The Xoom did not go to the same finishing school as the iPad, if it went to one at all. Unaware that saving files from the browser and displaying them in anything available is an uncouth habit, it simply does it. It also seems to have passed through its formative years without learning that arbitrary soft-resetting is rude, so it occasionally does that as well.

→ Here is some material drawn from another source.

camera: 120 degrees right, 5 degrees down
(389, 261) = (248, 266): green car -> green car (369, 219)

ML-Class makes extensive use of Octave, a free and fairly Matlab-compatible language and interpreter, giving weekly assignments. The idea of Octave on a mobile device is not as far-fetched as it sounds – Nokia N800/810 owners were able to use both Octave and Gnuplot. Similar software packages, such as Addi and Mathmatiz, are available for Android. In general these are works in progress. iPad owners with a desktop copy of Matlab can try connecting to it remotely via Matlab Mobile, a function that is available through unofficial apps on Android. The interface is not, however, optimised for the iPad, and as with the problem of watching videos in transit, those with limited network connectivity will find this an imperfect solution. Why no Octave clone on iOs? The App Store, the GPL, and extensible interpreters apparently don’t mix, although since Apple changed the language in their SDK, some of the issues mentioned have been resolved.

To conclude: the iPad is polished, but I found myself reaching for the (heavier, clunkier) Android device instead. The Xoom is indeed something of a brick, but the iPad seems to be designed for a world with uniformly excellent 3G coverage, in which nobody ever spends much time offline.